Phenotypic and transcriptional analysis of secondary metabolites production in Pseudomonas corrugata CFBP5454

Abstract

Natural products have received a great deal of attention as sustainable alternative for management of plant diseases. In this study the potential and actual arsenal of secondary antimicrobial metabolites of the bacterium Pseudomonas corrugata, an ubiquitous bacterium, was dissected by phenotypic assays, genome mining and transcriptional studies. Pseudomonas corrugata strain CFBP 5454 was shown to produce diffusible compounds that inhibit the growth of plant pathogenic fungi and bacteria and antifungal volatile compounds and to produce cyanide. Mutant derivatives in LuxR transcriptional regulators, i.e. P. corrugata GL2 (pcoR mutant) and GLRFIA (rfiA mutant) impaired in cyclic lipopeptide (CLP) production, showed a diffusible compound-mediated reduced activity, depending on the biocontrol strain, challenge microorganism and culture medium but clearly indicate the production of additional antimicrobial substances. PcoR is the cognate receptor of the N-acyl-homoserine lactones, synthetised by PcoI in P. corrugata quorum sensing (QS) system. The QS system also directly activates the transcriptional regulator gene rfiA. In order to define the complete regulon of PcoR and RfiA, deep sequencing of cDNA library (RNA-seq) was used to analyse the whole transcriptomes of GL2 (pcoR-) and GLRFIA (rfiA-) mutants at early stationary phase of growth on a minimal medium. Differential expression analysis between the Wt and the mutants showed that the CLP cormycin and corpeptins biosynthetic clusters as well as that of an additional putative bioactive peptide and the exopolisaccharide alginate are under the control of the PcoR-RfiA regulon.

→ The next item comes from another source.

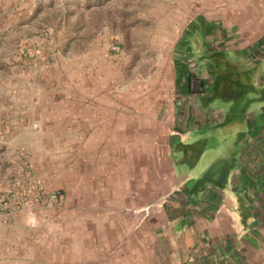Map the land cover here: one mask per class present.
Returning <instances> with one entry per match:
<instances>
[{"label":"rangeland","instance_id":"1","mask_svg":"<svg viewBox=\"0 0 264 264\" xmlns=\"http://www.w3.org/2000/svg\"><path fill=\"white\" fill-rule=\"evenodd\" d=\"M182 1L0 0V165L6 175L0 187V221L16 225L20 244L25 234L28 247H18L17 257L28 261L27 256L43 254V245L34 243L43 244L50 235L51 241L61 238L63 249L72 256L75 238H119L122 230L96 226L109 220L138 222L173 186V159L166 147L174 122L183 132L216 125L223 114L219 107L229 108L230 98L242 99V86L227 77L221 87L223 97L210 107L204 104L209 97L202 98L207 91L198 92V81L210 84L214 75L195 64L197 56L183 50L190 45L188 23H171L177 9L187 14ZM260 61L251 65L259 66L255 86L264 85ZM234 124L240 126L237 120ZM7 126L11 130H5ZM259 127L264 143L263 119ZM227 131L222 140L216 135L207 141L200 163L209 160L210 164L221 150L235 147L238 131ZM8 140L16 141L9 150L7 144L2 147ZM183 140L188 141L186 136ZM49 164L53 176L46 179ZM128 168L133 192L123 198L124 180L118 176ZM64 170L89 172L70 177L73 184L79 181V190L90 191L94 185L107 196L109 188L110 198L100 201L113 204L110 211L118 210L121 216L91 215L89 204L87 228H59L65 216L61 218L58 209L67 197ZM9 172L14 175L7 182ZM140 175L144 189L138 195L134 188L139 187ZM35 181H41L47 192H57L60 203L48 205L41 199L29 207H14ZM75 202L72 199L66 208L75 209ZM120 203L125 204L121 211ZM103 207L107 213V206ZM20 211L26 213L17 215ZM53 225L57 227L50 229Z\"/></svg>","mask_w":264,"mask_h":264},{"label":"crops","instance_id":"2","mask_svg":"<svg viewBox=\"0 0 264 264\" xmlns=\"http://www.w3.org/2000/svg\"><path fill=\"white\" fill-rule=\"evenodd\" d=\"M182 2L187 14H181L180 9H177L176 14L171 16V23L185 21L190 26L187 29L190 45L188 48L183 47V50L188 49V53L197 56L196 65L212 72L214 78L210 84L219 87L220 94L221 87L226 86L224 81L227 77L237 82V85L244 86L243 71L245 70L254 72L251 78L247 76L246 82L253 84L259 66L251 65L261 63L260 60L264 62V0H183ZM185 28L181 31L183 32ZM234 56L240 61L238 64L240 63L242 68L237 65L229 66L230 62H226V59H235ZM218 57L224 60L220 59V61ZM213 95L206 99L208 107L216 103L217 91ZM251 96L250 107L242 118L239 117L242 120V123L238 121L239 127L230 123L231 127L226 125L213 128L215 125H210L189 128L188 131L183 132L174 122L172 131L170 130L167 136L166 150L169 156L175 143L189 144L216 135H219L217 140H222L228 129L238 131V140L232 149L221 150L210 164L209 160L200 163L207 148L192 167L187 164L176 165L173 160L171 190L138 222L125 220L121 223V221L109 220L104 225L105 223L101 224L98 221L101 224L96 226L98 230L118 232L122 230L124 233L119 234V238H75L73 243L76 249L72 252L74 254L72 256L69 250L63 249L66 244L61 238L51 241L49 234L50 238L43 244L41 240H36L34 243L35 246L43 245V254L27 256L28 261H25L17 257L18 247H28L24 239L25 234H23V244H20L15 238L16 225L0 221V264L5 261L12 264L24 262L39 264L43 261L45 264H264V143H261L259 137L261 133L259 124L262 119L264 120V105H262L264 102L255 101V97ZM219 97L222 98L223 95ZM233 103L234 99L230 100L229 106L234 105V108L239 110L238 104L241 101L236 105ZM222 106L219 109L223 114L216 125L223 122L227 116V111ZM179 118L180 116L177 119ZM11 128L12 126L4 127L5 130ZM183 136H186L188 141H184ZM7 142H4L2 147L7 144L8 150L16 143L15 140ZM231 153L235 155V159H232ZM7 159L9 165L14 163L10 157ZM217 161L221 164L217 174L211 176L204 184H198L197 181L202 174ZM48 167L46 179L53 176L52 165L49 164ZM75 167H79V161H75ZM0 171L2 172V174L0 172V187H2L6 175L3 174L1 165ZM112 172V170L108 171L111 175ZM84 173L88 175L89 172L69 173L64 170L63 175L61 173V178L65 176L63 182L66 183L67 191L64 207L58 209L61 218L65 216L58 225L62 230L74 227L76 231H82L87 228L85 214L90 208L87 207L89 204L93 206L91 215L121 216L118 210L110 211L113 204H102L100 201L104 197L110 198L109 188L105 189L106 195L108 194L105 196L104 190H100L99 187L95 190L96 186L93 185L90 191L79 190L78 180L74 181L76 182L74 184L70 182L72 175L76 178L85 176ZM8 175L7 182L12 181L13 172H9ZM118 177L124 180L123 198H126L133 192L131 168L124 171L123 176ZM139 177V187L134 188L138 195L144 189L141 186L142 175ZM94 181L95 178L92 179V182ZM97 184L99 186L100 182L97 181ZM72 199H76V207L70 210L66 206ZM120 205L121 211L125 204L120 203ZM102 206H107V213H103L105 207ZM25 213L20 211L17 215ZM15 215L14 213L13 216ZM68 216L70 218H67ZM9 220L12 221V217ZM74 223L76 226L73 225ZM56 227L53 225L50 229ZM57 245L60 246L59 249L56 248ZM64 255H67V258L64 259Z\"/></svg>","mask_w":264,"mask_h":264},{"label":"trees","instance_id":"3","mask_svg":"<svg viewBox=\"0 0 264 264\" xmlns=\"http://www.w3.org/2000/svg\"><path fill=\"white\" fill-rule=\"evenodd\" d=\"M218 59H219V57H218ZM221 60L223 61L224 59H221ZM226 60H227L226 62H230L229 66H236L237 65L240 68H242L241 64L240 63L238 64V62H240V61H237L236 59H231V58L226 59ZM250 71L252 72V70H250ZM246 72H247L246 70L243 71V73H246ZM251 72H248V73H250L248 75V77L254 75V72H252V73ZM243 81L241 80V82H243V84H245L244 86H242V89H241L242 90V94H241L242 99L241 100H235L234 99V103H233L236 105V104H238V102L241 101L242 105H240V109L239 110L235 109L234 105H233V107H229V108L224 106V108L225 109L227 108L230 113L226 112L227 116H226L225 120L221 123H218L213 128L226 126V125H229L230 123L234 124L235 121L239 117L242 118L243 114L247 111L248 107H250V105H251V97H252L251 95H253L255 97V99H254L255 101H259L260 103L264 102V85L263 86H255L254 83L253 84H250V83L246 84L247 79H245ZM198 82H199L198 83V86H199L198 92L203 94L205 92V90L207 91L206 94L202 95V98L209 97V96L213 95L214 91H217V92L219 91L217 98H220L219 96L221 95L220 94L221 90L218 89V87H215V85H212V84H207L204 80H201V81L199 80ZM230 99H233V98H230ZM203 102L208 107V103H207L206 99H204ZM233 113H236V114H234L236 117L231 116V115H233ZM240 118L237 121L242 123L241 122L242 120H240ZM209 139H210V137H207V138H203V139H200L194 143H189V144L181 143L179 145L178 143H175V145L172 147V150H171V157L174 160L175 164L176 165L188 164L189 166L192 167V165H194L197 162V160L199 159V157L203 153V151L207 148V141ZM232 154L233 153H231L230 155H232ZM232 159H235L234 154H233ZM220 161L215 162L211 167H209L202 174V176L198 179L197 183L198 184H204L209 178H211V176L216 175L217 171L220 170L219 169L221 166Z\"/></svg>","mask_w":264,"mask_h":264},{"label":"built area","instance_id":"4","mask_svg":"<svg viewBox=\"0 0 264 264\" xmlns=\"http://www.w3.org/2000/svg\"><path fill=\"white\" fill-rule=\"evenodd\" d=\"M31 185V187L29 186L28 188H25L23 190L26 196L21 197L20 199L15 201V203H13L14 207H29L32 206L33 203H37L36 201H39L41 199L43 201H46L48 205H55L60 203V195L57 192H47L41 181H35ZM31 195H33V197ZM5 205H8V203L5 202Z\"/></svg>","mask_w":264,"mask_h":264}]
</instances>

Quantitative Real-time PCR assays demonstrated that CLP genes are upregulated in minimal medium and plant growth conditions as compared to reach medium cultures, whereas alginate production and biosynthesis gene expression were upregulated in rich growth conditions. In addition this study shows that citronellol is able to inhibit the growth of plant pathogenic bacteria but also could interfere with Quorum sensing system mediated by medium chain AHL in the biosensor strain Chromobacterium violaceum and in P. corrugata with QS system and the expression of genes contributing to the production of CLPs.